Riset dan pengembangan menjadi peluang besar bagi industri sawit sekaligus senjata utama memerangi kerusakan lingkungan hidup dan membantu stabilitas ekonomi negara. Terlebih lagi mempertimbangkan kesiapan Indonesia dalam menyikapi UU Anti Deforestasi Uni Eropa, yang mulai membatasi masuknya minyak sawit ke kawasan Eropa. Sementara Eropa menjadi salah satu pangsa pasar Indonesia yang relatif besar untuk ekspor CPO. Menurut data dari GAPKI (2024), volume ekspor CPO Indonesia ke Eropa terus merosot turun dari 4,63 juta ton pada tahun 2021 menjadi 3,7 juta ton pada tahun 2023. Dampaknya nyata bagi penerimaan negara, khususnya bea keluar komoditas sawit. Di sinilah pentingnya riset dan pengembangan industri sawit. Ketepatan pendanaan serta relevansi riset pada isu yang dihadapi akan mengoptimalkan kinerja industri sawit Indonesia.
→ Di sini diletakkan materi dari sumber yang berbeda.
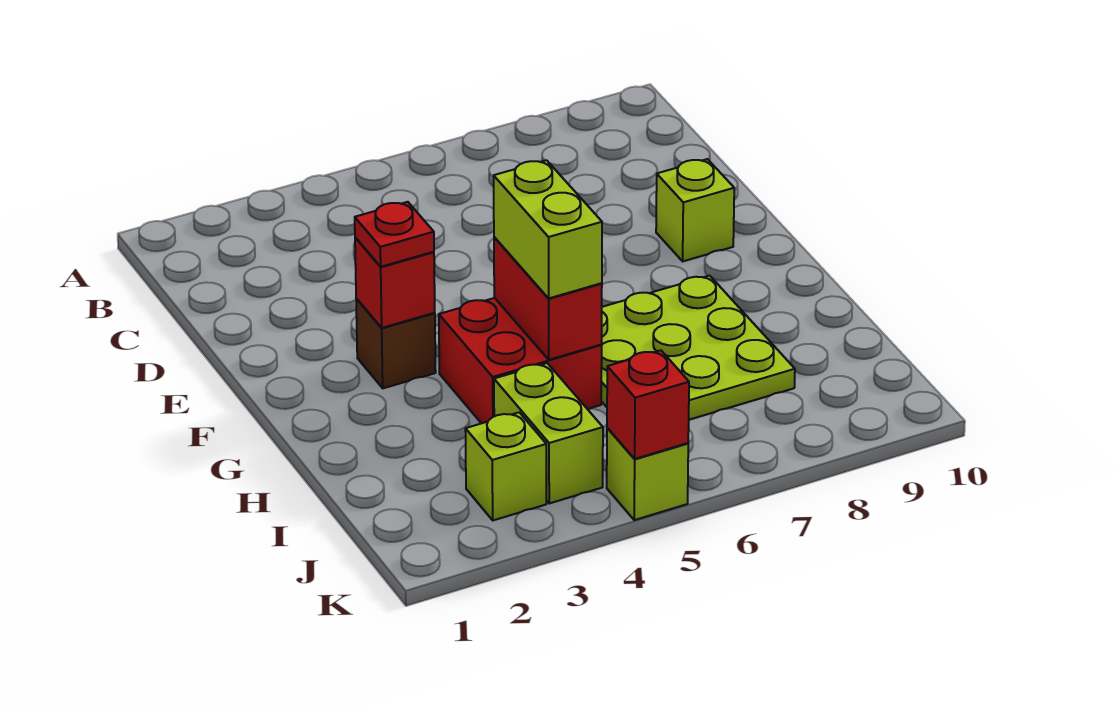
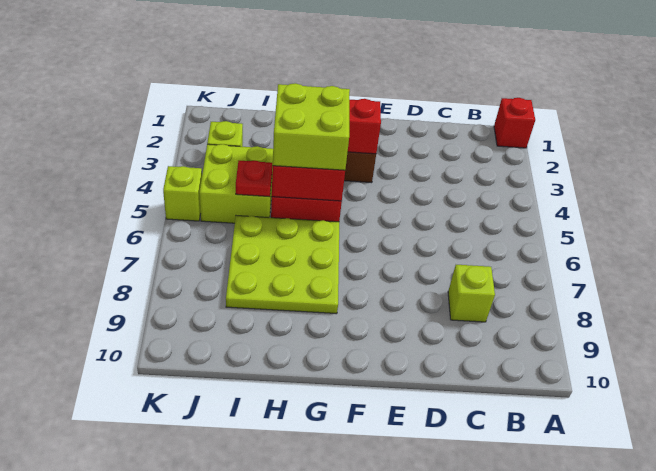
lime 1x1 brick [656,159,734,261] -> lime 1x1 brick moved to [448,265,495,322]
red 1x1 plate [355,202,434,267] -> red 1x1 plate moved to [236,160,272,197]
lime 1x2 brick [494,160,602,298] -> lime 2x2 brick [273,83,350,170]
lime 1x2 brick [494,363,603,503] -> lime 2x2 brick [199,144,273,223]
red 1x1 brick [607,350,689,459] -> red 1x1 brick moved to [494,98,535,148]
Metode pada gambar di atas baik untuk diimplementasikan sebagai indikator kinerja sejumlah hasil riset yang dikelola dengan menghadirkan komponen IKU, dengan praktik manajemen terbarukan mampu meminimalisir dampak buruk industri kelapa sawit. Seperti untuk pengembangan varietas pohon kelapa sawit yang lebih produktif; kawasan negara idle yang dapat dioptimalkan sebagai kawasan perkebunan kelapa sawit; atau bahkan peruntukan terhadap teknologi pemanfaatan limbah dari industri perkebunan kelapa sawit. Dengan demikian, riset yang didanai menjadi lebih terarah dan keberhasilannya dapat diukur untuk meregenerasi tata kelola industri kelapa sawit.
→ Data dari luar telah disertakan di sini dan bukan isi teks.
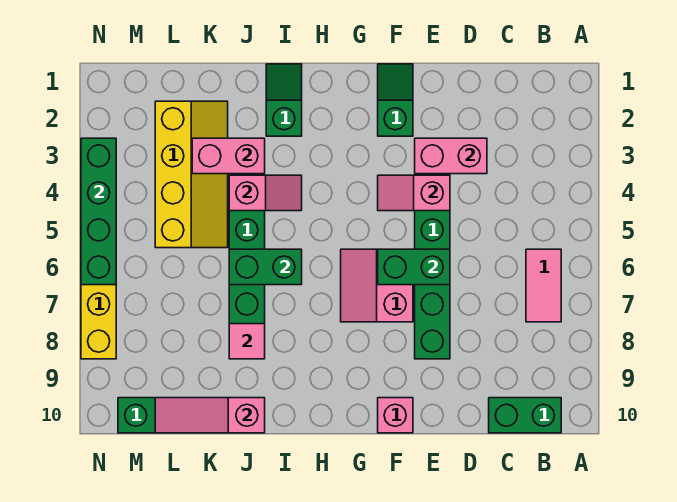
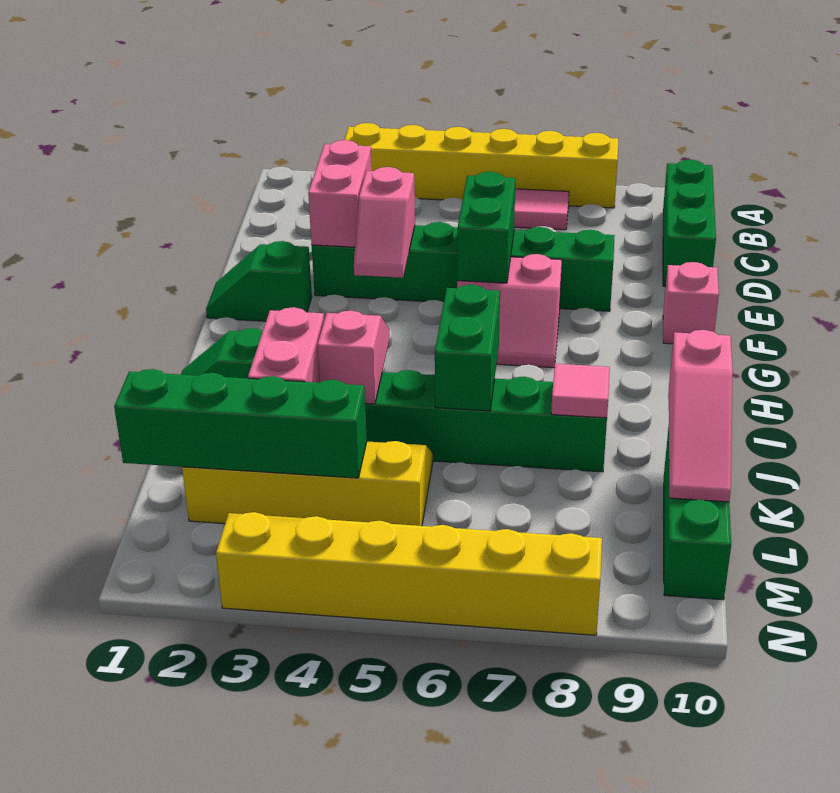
none -> yellow 1x6 brick [344,123,618,208]
green 1x2 brick [489,398,561,433] -> green 1x3 brick [663,160,716,286]
green 1x4 brick [81,138,116,285] -> green 1x4 brick moved to [114,369,367,478]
BPDPKS pada akhirnya dapat menjadi katalis pengembangan industri komoditas strategis nasional. Melalui pendanaan riset yang berkualitas dan terarah, industri kelapa sawit Indonesia akan mampu mengurangi emisi karbon dalam prosesnya sekaligus memberikan dukungan terhadap fiskal yang signifikan bagi penerimaan negara serta dampak ekonomi lainnya, berupa penyerapan tenaga kerja, peningkatan pendapatan per kapita, dan peningkatan PDB Indonesia untuk mendukung tercapainya Indonesia Emas 2045.